Peintre, aquarelliste et peintre verrier suisse (Berne 1880  – Vevey 1962).

Il fut l'élève de Fritz Mackensen à Worpswede, puis celui de Hans Olde à Weimar. En 1904, il s'inscrivit aux cours du comte Léopold de Kalckreuth à l'Académie de Stuttgart. Son amitié avec Klee, qu'il connut au lycée de Berne, dura de 1903 jusqu'à la fin de sa vie et eut une influence sur son développement. Ensemble, ces deux artistes exécutèrent des dessins allégoriques et satiriques, interprétant des figures du Jour de Hodler (musée de Berne). De 1906 à 1907, Moilliet réalise sa première commande en Allemagne en décorant les " Hallen " de Pfullingen sous la direction d'Adolf Hölzel. En 1911-12, il accompagne Klee à Munich et fait la connaissance de Kandinsky et de Marc. L'année suivante, il participe au Salon d'automne à Berlin et peint avec August Macke Berliner Variété (1913, musée de Berne). En 1914, il entreprend avec Klee et Macke le fameux voyage en Tunisie. Le paysage méditerranéen, qu'il a déjà découvert lors d'un premier séjour en 1907-1909, l'impressionne vivement par sa luminosité. L'artiste emploie une gamme de tons plus chauds, et ses tableaux s'articulent en formes vibrantes de lumière et de couleurs contrastées, où s'établissent des rapports harmonieux entre les paysages, les personnages et les surfaces abstraites (Au cirque, 1914-15, Bâle, Kunstmuseum).
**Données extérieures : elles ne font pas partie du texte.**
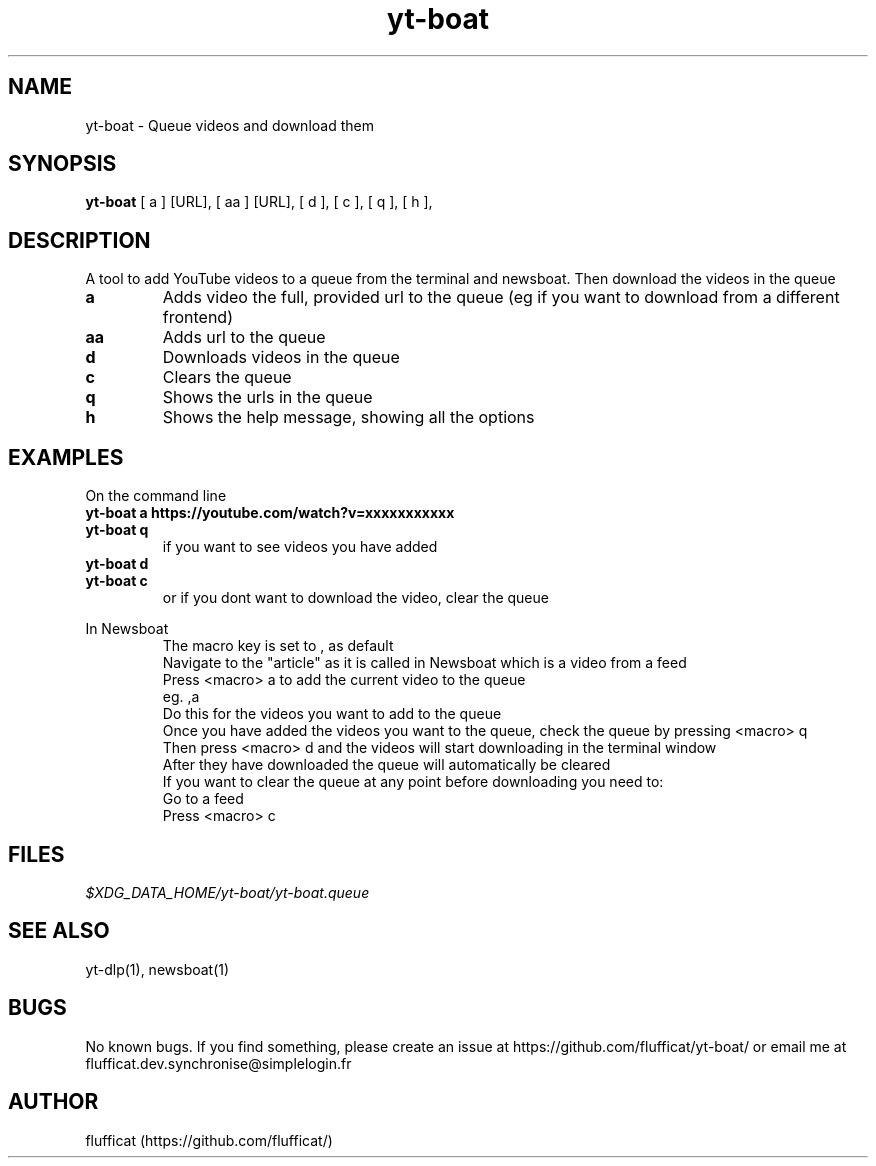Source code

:.TH yt-boat 1 "07 August 2023"
.SH NAME
yt-boat \- Queue videos and download them
.SH SYNOPSIS
\fByt-boat\fR
[ a ]
[URL],
[ aa ]
[URL],
[ d ],
[ c ],
[ q ],
[ h ],
.SH DESCRIPTION
.PP
A tool to add YouTube videos to a queue from the terminal and newsboat. Then download the videos in the queue
.TP
\fBa\fR
Adds video the full, provided url to the queue (eg if you want to download from a different frontend)
.TP
\fBaa\fR
Adds url to the queue
.TP
\fBd\fR
Downloads videos in the queue
.TP
\fBc\fR
Clears the queue
.TP
\fBq\fR
Shows the urls in the queue
.TP
\fBh\fR
Shows the help message, showing all the options
.SH EXAMPLES
.PP
On the command line
.TP
\fByt-boat a https://youtube.com/watch?v=xxxxxxxxxxx\fR
.TP
\fByt-boat q\fR
.TP
.PP
if you want to see videos you have added
.TP
\fByt-boat d\fR
.TP
\fByt-boat c\fR
.TP
.PP
or if you dont want to download the video, clear the queue

.PP
In Newsboat
.TP
.PP
 The macro key is set to , as default
 Navigate to the "article" as it is called in Newsboat which is a video from a feed
 Press <macro> a to add the current video to the queue
 eg. ,a
 Do this for the videos you want to add to the queue
 Once you have added the videos you want to the queue, check the queue by pressing <macro> q
 Then press <macro> d and the videos will start downloading in the terminal window
 After they have downloaded the queue will automatically be cleared
 If you want to clear the queue at any point before downloading you need to:
 Go to a feed
 Press <macro> c
.SH FILES
.TP
\fI$XDG_DATA_HOME/yt-boat/yt-boat.queue\fR
.SH SEE ALSO
yt-dlp(1), newsboat(1)
.SH BUGS
No known bugs. If you find something, please create an issue at https://github.com/flufficat/yt-boat/ or email me at flufficat.dev.synchronise@simplelogin.fr
.SH AUTHOR
flufficat (https://github.com/flufficat/)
En 1917, il abandonne la peinture à l'huile pour l'aquarelle, et son style se rapproche de l'Orphisme poétique hérité de Macke et des Delaunay (Hammamet, 1929, aquarelle). De 1915 à la fin de sa vie, son activité artistique est partagée entre des voyages successifs en Méditerranée (Maroc, 1921-1923 : Ville marocaine ; Majorque, 1926 ; Tunis, 1928 ; Espagne, 1930-1935) et des commandes de vitraux pour des églises suisses (Lucerne, Lakaskirche ; Winterthur, Zwinglikirche). Moilliet poursuit à travers la peinture sur verre ses recherches faites à l'aquarelle : la transparence de la matière et la fluidité des couleurs sublimées par la lumière. Il est représenté surtout dans les musées suisses, à Bâle, à Berne, à Winterthur (fondation Oskar Reinhart) et dans des coll. part.